### [What the task asks]
In the copy, include no images, and repeat each entry precisely as written.

[Records from a data collection]
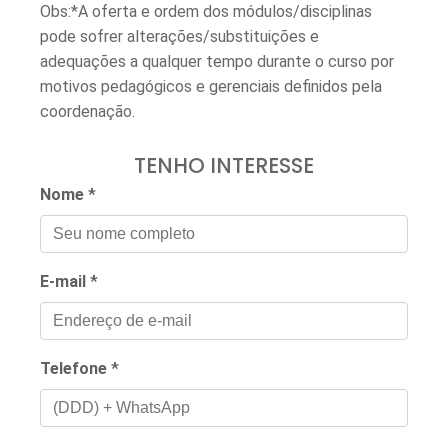
Obs:*A oferta e ordem dos módulos/disciplinas
pode sofrer alterações/substituições e
adequações a qualquer tempo durante o curso por
motivos pedagógicos e gerenciais definidos pela
coordenação.
TENHO INTERESSE
Nome
*
E-mail
*
Telefone
*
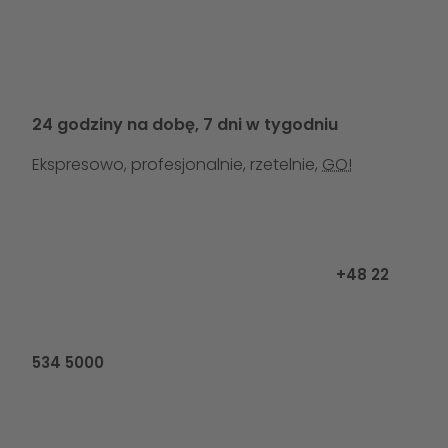
24 godziny na dobę, 7 dni w tygodniu
Ekspresowo, profesjonalnie, rzetelnie,
GO!
Zadzwoń do n
+48 22
534 5000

### [Answer for the task]
Obs:*A oferta e ordem dos módulos/disciplinas
pode sofrer alterações/substituições e
adequações a qualquer tempo durante o curso por
motivos pedagógicos e gerenciais definidos pela
coordenação.
TENHO INTERESSE
Nome
*
E-mail
*
Telefone
*
24 godziny na dobę, 7 dni w tygodniu
Ekspresowo, profesjonalnie, rzetelnie,
GO!
Zadzwoń do n
+48 22
534 5000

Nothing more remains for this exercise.